Our accelerator targets low-power embedded field-programmable SoCs and was tested on a Zedboard. At time of writing the error rate on the 10000 images in the CIFAR-10 test set is 11.19%.
You will need Xilinx SDSoC on your PATH and the Vivado HLS header include files on your CPATH.
Verified SDSoC versions: 2016.4, 2017.1
With these tools in place do the following from the repository root:
% source setup.sh
% cd data; ./get_data.sh; cd ..
% cd params; ./get_params.sh; cd ..
This will set environment variables and download data and parameter zip files.
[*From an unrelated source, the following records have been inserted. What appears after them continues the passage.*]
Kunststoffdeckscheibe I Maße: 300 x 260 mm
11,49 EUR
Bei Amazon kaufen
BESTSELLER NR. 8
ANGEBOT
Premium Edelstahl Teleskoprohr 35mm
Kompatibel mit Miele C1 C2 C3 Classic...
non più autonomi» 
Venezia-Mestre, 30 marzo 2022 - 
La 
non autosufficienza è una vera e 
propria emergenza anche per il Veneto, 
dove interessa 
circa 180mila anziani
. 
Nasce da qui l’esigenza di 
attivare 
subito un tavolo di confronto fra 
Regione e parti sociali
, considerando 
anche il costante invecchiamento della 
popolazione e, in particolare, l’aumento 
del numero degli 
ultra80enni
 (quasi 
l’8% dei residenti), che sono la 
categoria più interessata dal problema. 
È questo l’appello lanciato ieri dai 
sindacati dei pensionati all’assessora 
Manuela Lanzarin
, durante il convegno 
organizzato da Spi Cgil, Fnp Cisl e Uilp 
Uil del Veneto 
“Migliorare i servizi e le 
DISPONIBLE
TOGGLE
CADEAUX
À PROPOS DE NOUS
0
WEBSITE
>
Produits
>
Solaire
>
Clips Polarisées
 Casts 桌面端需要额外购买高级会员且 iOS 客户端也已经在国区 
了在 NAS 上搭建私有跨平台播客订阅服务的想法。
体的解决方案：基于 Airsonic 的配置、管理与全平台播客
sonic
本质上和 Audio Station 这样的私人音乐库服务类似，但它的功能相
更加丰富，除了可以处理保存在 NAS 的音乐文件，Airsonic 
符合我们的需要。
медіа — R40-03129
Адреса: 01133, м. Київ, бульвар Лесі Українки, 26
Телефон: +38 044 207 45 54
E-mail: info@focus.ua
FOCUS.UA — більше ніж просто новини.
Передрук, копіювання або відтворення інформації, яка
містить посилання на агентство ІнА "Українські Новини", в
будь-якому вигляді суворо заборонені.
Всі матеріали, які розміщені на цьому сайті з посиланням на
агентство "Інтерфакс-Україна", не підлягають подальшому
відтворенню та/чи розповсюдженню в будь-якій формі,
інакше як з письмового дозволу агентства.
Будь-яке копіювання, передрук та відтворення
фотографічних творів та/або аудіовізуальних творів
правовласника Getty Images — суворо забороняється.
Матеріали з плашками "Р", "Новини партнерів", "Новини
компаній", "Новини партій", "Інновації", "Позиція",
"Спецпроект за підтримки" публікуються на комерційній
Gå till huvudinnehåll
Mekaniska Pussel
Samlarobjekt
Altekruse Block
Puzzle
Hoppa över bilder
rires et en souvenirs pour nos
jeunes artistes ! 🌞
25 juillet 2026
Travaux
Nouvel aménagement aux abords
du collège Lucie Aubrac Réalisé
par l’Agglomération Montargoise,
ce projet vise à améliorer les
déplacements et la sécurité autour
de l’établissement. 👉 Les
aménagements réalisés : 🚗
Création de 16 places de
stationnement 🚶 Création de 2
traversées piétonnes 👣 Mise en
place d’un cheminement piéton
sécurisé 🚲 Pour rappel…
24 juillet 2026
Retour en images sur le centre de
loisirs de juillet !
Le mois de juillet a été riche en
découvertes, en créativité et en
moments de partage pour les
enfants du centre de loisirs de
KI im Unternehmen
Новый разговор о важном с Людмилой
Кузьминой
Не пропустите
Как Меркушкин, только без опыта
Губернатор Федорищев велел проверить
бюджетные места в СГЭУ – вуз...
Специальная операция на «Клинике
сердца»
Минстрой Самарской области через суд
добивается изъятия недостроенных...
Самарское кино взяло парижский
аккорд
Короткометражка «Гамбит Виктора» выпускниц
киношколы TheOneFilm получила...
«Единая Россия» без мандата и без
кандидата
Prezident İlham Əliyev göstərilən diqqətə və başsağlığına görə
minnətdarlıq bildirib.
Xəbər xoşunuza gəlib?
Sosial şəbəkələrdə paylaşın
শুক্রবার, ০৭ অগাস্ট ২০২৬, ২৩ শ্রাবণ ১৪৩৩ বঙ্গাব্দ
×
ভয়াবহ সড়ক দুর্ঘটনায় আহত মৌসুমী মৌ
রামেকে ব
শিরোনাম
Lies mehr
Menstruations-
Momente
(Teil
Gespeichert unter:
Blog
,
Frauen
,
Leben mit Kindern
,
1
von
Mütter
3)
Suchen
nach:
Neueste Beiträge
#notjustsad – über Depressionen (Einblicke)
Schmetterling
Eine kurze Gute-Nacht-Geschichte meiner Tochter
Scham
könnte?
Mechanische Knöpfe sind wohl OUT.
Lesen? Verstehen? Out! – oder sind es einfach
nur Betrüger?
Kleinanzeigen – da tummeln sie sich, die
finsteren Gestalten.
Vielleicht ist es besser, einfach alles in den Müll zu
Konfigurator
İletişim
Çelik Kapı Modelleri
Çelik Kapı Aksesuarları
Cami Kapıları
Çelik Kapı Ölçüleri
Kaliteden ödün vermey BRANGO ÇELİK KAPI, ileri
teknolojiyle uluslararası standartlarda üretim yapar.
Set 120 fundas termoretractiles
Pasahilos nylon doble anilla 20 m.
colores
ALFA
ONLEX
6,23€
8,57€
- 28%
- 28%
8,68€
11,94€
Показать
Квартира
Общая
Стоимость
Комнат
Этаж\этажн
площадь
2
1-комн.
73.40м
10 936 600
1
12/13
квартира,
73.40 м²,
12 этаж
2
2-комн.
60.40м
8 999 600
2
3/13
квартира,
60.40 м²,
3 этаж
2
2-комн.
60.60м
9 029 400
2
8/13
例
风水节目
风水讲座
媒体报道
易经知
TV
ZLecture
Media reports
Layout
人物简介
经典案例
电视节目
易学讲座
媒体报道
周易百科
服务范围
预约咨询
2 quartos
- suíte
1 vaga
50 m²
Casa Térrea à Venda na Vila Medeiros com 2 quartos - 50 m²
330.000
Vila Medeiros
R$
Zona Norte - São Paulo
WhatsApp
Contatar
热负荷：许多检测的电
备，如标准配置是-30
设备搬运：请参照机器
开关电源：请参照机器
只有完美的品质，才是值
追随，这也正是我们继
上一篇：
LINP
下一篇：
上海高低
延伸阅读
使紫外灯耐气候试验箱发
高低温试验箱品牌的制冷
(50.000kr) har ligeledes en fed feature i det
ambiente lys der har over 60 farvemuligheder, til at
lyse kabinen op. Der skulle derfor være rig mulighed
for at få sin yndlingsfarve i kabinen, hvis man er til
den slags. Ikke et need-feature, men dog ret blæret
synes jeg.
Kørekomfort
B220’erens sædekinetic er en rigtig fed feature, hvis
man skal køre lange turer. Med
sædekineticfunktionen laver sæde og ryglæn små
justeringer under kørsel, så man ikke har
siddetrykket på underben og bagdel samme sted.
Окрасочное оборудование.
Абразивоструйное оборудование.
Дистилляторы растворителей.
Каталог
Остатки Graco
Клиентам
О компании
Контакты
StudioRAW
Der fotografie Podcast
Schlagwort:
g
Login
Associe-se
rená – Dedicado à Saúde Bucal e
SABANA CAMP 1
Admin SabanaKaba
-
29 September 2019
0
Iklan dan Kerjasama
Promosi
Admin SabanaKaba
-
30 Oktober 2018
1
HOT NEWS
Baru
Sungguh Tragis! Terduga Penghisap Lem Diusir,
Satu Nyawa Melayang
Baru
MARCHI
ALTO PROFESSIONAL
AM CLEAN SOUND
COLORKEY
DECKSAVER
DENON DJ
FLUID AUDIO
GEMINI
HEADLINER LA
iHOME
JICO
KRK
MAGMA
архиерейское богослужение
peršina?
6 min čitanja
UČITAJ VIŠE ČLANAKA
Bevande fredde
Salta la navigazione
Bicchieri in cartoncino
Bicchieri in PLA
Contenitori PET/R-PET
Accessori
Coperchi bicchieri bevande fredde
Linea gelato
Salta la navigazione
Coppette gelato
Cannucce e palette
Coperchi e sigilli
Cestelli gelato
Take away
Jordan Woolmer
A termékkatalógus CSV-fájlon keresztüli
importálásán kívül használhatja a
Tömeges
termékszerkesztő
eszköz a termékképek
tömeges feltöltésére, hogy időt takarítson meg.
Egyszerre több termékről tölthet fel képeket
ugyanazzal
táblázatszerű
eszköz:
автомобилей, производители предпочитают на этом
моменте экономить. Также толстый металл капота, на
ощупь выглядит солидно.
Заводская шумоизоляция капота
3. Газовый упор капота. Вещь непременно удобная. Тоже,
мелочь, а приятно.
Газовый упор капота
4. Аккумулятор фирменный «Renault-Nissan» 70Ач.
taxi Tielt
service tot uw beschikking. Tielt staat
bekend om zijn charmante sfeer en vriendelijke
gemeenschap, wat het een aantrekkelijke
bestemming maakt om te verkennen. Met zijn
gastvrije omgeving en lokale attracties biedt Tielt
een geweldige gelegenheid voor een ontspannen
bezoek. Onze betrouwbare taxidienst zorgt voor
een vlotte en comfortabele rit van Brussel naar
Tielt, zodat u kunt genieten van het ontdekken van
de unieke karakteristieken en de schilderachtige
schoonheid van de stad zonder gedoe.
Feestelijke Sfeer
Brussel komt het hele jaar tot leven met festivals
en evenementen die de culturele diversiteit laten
If the get scripts do not work, please go to this Google Drive to download the files that need to go into the data and params folders.
To build the software model:
% cd cpp
% make -j4
To build the FPGA bitstream do (with the software build complete):
% cd cpp/accel/sdsoc_build
% make -j4
Post-route timing and area information is available in sdsoc_build/_sds/reports/sds.rpt.
The master branch contains a debug build including a random testbench, a per-layer testbench, and a full bnn testbench. The optimized branch contains only the full testbench.
% cd mnt
% export CRAFT_BNN_ROOT=.
% ./accel_test_bnn.exe <N>
Where N is the number of images you want to test. Up to 10000 images from the CIFAR-10 test set are available. The program will print out the prediction accuracy and accelerator runtime at the end. Note that the program performs weight binarization and reordering before invoking the accelerator so there will be a pause at the very beginning.
Go to cpp/accel/Accel.h and change CONVOLVERS to the desired number (must be a power of 2). You must do a make clean and rebuild everything from scratch.